RECORDS
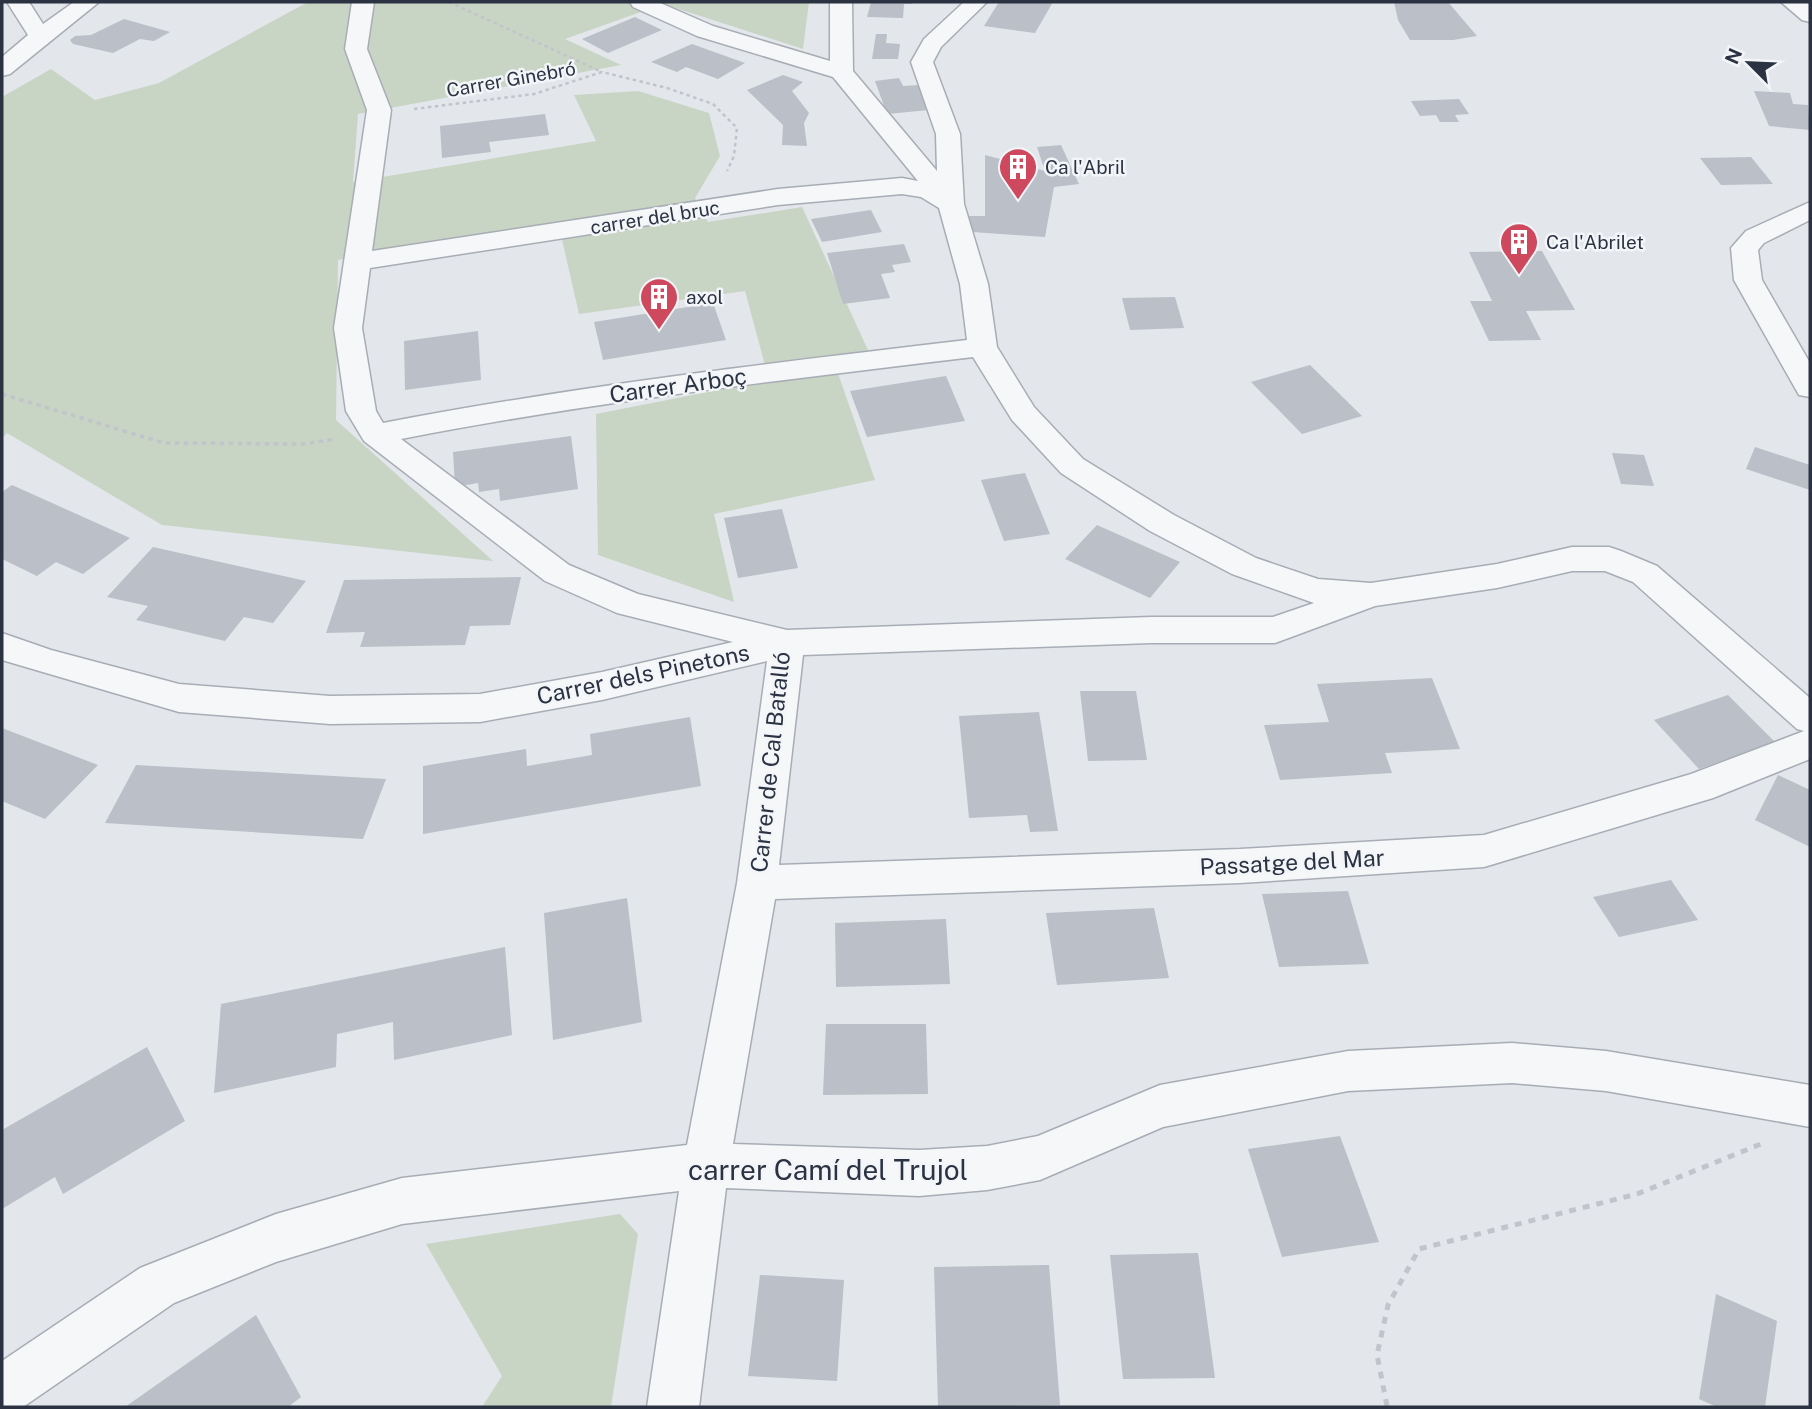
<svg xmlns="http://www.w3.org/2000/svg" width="1812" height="1409" font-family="'Public Sans',sans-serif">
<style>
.green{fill:#c8d5c4}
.building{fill:#babfc8}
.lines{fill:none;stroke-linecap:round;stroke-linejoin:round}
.street-casing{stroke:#a8adb5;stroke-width:3}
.path-far2{stroke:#c1c4ca;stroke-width:2.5;stroke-dasharray:3.5 3.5;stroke-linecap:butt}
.path-far1{stroke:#c1c4ca;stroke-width:3.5;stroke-dasharray:4.5 4.5;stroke-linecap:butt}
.path{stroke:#c1c4ca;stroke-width:5;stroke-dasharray:7 7;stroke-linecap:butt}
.street{fill:#f6f7f9;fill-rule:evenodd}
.labels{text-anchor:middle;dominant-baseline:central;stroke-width:5;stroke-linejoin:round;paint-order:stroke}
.far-street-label{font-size:19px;fill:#2b3343;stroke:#f3f5f8}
.far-poi-label{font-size:19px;fill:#2b3343;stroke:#f3f5f8;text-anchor:start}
.street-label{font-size:23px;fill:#2b3343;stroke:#f3f5f8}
.near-street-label{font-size:28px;fill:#2b3343;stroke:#f3f5f8}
</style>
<rect width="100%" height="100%" fill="#e3e6eb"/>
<g class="green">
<path d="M308,2H809L803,49L663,4L565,39L621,65L358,114L353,182L596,141L574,95L638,91L709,113L720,156L695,198L708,222L802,207L868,350L832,356L875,480L714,514L734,602L598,555L596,414L769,380L745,291L579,314L558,222L338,260L336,420L493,561L162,525L7,433L2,438V97L51,69L95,100L159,83Z"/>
<path d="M620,1214L638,1234L611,1407H482L502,1376L426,1244Z"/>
</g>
<g class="building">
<path d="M871,2H912V4H904L903,18L867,17Z"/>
<path d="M999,2H1053L1035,33L984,26Z"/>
<path d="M1394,2H1448L1477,36L1453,40H1410L1398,20Z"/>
<path d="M635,17L662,30L608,53L582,39Z"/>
<path d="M124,19L170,32L154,41L140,39L113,53L73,44L70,40L75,36L91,35Z"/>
<path d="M876,34H887L886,43L900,44L898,59H872Z"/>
<path d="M692,44L745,63L718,79L686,67L677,72L651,62Z"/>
<path d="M783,75L803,82L792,91L809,113L804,123L807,146L782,145L783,125L747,90Z"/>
<path d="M899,78L903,86L919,85L929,110L887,114L875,81Z"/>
<path d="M1754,91L1790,93L1793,104L1808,105L1810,130L1769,126Z"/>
<path d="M1459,99L1469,114L1455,115L1459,122H1440L1436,115L1420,116L1411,101Z"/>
<path d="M545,114L549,135L489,142L491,152L442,158L440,126Z"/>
<path d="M1061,145L1079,184L1054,187L1045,237L973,232L965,216H985V155L1045,171L1037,147Z"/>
<path d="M1751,157L1773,184L1721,185L1700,158Z"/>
<path d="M871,210L882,232L822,242L811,219Z"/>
<path d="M904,244L911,262L892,265L895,272L881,274L890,298L843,304L827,253Z"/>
<path d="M1542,251L1575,310L1526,311L1541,340L1489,341L1470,301H1492L1469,252Z"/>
<path d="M1175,297L1184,328L1130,330L1122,298Z"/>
<path d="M713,303L726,340L603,360L594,322Z"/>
<path d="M478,331L481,380L405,390L404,341Z"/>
<path d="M1310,365L1362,416L1302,434L1251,382Z"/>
<path d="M946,376L965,421L867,437L850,391Z"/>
<path d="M571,436L578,489L500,501L499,489L479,492L478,483L455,487L453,452Z"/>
<path d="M1755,447L1810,465V490L1746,469Z"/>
<path d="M1612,453L1644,455L1654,486L1621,484Z"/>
<path d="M1025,473L1050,534L1004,541L981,480Z"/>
<path d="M12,485L130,538L83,574L56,562L37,576L2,559V492Z"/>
<path d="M782,509L798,568L738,578L724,518Z"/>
<path d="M1097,525L1180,562L1150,598L1065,559Z"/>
<path d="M153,547L306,581L273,623L244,617L225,641L136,620L148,606L107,597Z"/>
<path d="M521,577L510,625L470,626L465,645L360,647L365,632L326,633L344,580Z"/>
<path d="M1432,678L1460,749L1385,753L1392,773L1280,780L1264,725L1329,722L1317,684Z"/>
<path d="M1080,691H1136L1147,760L1088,761Z"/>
<path d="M1728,695L1775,742L1699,769L1654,720Z"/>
<path d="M1039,712L1058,831L1030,832L1027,815L969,818L959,716Z"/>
<path d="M690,717L701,786L423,834V766L526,749L527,766L592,755L590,734Z"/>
<path d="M2,728L98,765L45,819L2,801Z"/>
<path d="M136,765L386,779L363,839L105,823Z"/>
<path d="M1778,775L1810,790V847L1755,820Z"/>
<path d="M1671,880L1698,920L1619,937L1593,897Z"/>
<path d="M1348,891L1369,964L1279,967L1262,894Z"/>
<path d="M627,898L642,1022L553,1040L544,913Z"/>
<path d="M1154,908L1169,978L1057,985L1046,913Z"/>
<path d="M946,919L950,984L836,987L835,923Z"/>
<path d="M505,947L512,1035L394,1060L393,1022L337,1034L336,1067L214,1093L221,1004Z"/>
<path d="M826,1024H926L928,1094L823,1095Z"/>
<path d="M147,1047L185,1121L63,1194L55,1177L2,1209V1130Z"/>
<path d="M1340,1136L1379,1242L1282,1257L1248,1149Z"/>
<path d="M1198,1253L1215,1378L1123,1379L1110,1255Z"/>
<path d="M1049,1265L1060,1405L938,1407L934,1267Z"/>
<path d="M760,1275L844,1280L837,1381L748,1376Z"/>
<path d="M1716,1294L1777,1321L1765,1407H1717L1699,1399Z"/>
<path d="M256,1315L301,1397L288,1407H125Z"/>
</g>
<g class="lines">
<defs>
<g id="street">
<path d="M7,2H29L43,24L74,2H99L10,74L2,76V57L28,35Z"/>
<path d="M352,2H374L367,49L391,110L372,251L778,189L902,178L918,181L833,77L697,36L633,7L630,2H658L713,26L830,61V2H852L853,71L937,171L936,134L911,62L924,39L964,2H987L941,47L933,62L960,134L964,204L988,284L997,347L1034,407L1083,459L1174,515L1256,558L1318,579L1371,583L1497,564L1572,547H1609L1621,551L1657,566L1810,698V759L1713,798L1484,867L1240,883L775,899L733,1144L919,1150L987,1146L1038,1136L1160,1085L1348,1051L1512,1043L1606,1051L1810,1085V1127L1606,1091L1512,1083L1348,1091L1163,1127L1040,1180L987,1190L919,1196L726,1188L699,1407H647L679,1191L402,1224L276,1262L174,1303L23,1407H2V1361L140,1268L276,1214L402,1178L687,1145L737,883L767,661L602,700L480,722L330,724L179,712L2,660V633L51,650L179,684L330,696L480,694L602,672L733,642L617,613L545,581L364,441L346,411L334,328L367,110L345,49ZM902,194L921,197L939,208L960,284L967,340C772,363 576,386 383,423L376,411L362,328L370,268L778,205ZM973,357L1012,420L1061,473L1150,531L1232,574L1314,603L1273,617H1151L787,630L638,594L569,565L401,439C590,402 782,380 973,357ZM1572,571H1605L1633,582L1797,729L1804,731L1691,774L1484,835L1240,849L779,865L803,655L1151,643H1275L1375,606L1497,588Z"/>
<path d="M1781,2H1806L1810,5V22L1802,20Z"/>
<path d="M1810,202V220L1764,243L1758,250L1762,280L1810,363V397L1799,395L1795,388L1734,280L1731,248L1746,231Z"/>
</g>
</defs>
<use href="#street" class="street-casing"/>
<g class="path-far2">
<path d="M449,2L602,72"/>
<path d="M414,109L534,94L602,72L667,88L713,104L737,128L734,156L727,171"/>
</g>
<path class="path-far1" d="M2,394L164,443L303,444L336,439"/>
<path class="path" d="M1387,1406L1377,1355L1388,1305L1419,1249L1637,1194L1761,1144"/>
<use href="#street" class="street"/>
</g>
<defs>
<symbol id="building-pin" viewBox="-11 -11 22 30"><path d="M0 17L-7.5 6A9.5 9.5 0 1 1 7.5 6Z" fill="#ce495d" stroke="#f3f5f8"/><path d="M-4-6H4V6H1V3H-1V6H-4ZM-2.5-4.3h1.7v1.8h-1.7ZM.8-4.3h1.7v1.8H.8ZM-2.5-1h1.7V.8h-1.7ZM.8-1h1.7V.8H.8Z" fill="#fff"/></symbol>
</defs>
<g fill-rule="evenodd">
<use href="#building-pin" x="996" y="145" width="44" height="60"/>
<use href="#building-pin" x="1497" y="220" width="44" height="60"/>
<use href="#building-pin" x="637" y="275" width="44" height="60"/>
</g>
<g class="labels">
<g class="far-street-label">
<text transform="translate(511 79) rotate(-10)">Carrer Ginebró</text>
<text transform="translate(655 217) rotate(-9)">carrer del bruc</text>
</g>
<g class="far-poi-label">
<text x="1045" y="167">Ca l'Abril</text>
<text x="1546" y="242">Ca l'Abrilet</text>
<text x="686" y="297">axol</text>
</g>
<g class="street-label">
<text transform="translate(678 385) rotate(-8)">Carrer Arboç</text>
<text transform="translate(643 674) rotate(-12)">Carrer dels Pinetons</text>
<text transform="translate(770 762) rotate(-84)">Carrer de Cal Batalló</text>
<text transform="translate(1292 862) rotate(-3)">Passatge del Mar</text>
</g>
<g class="near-street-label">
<text x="828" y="1169">carrer Camí del Trujol</text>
</g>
</g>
<rect width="1812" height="1409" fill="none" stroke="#2b3343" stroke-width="7"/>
<g transform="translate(1749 63) rotate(294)" stroke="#f3f5f8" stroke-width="5" paint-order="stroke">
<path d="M0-5L12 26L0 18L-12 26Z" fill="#2b3343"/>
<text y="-10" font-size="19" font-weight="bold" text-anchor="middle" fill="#2b3343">N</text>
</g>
</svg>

TASK OBJECTIVE
Reproduce every line from the preceding data in which the word "round" can be found.

REPLY TO THE TASK
.lines{fill:none;stroke-linecap:round;stroke-linejoin:round}
.labels{text-anchor:middle;dominant-baseline:central;stroke-width:5;stroke-linejoin:round;paint-order:stroke}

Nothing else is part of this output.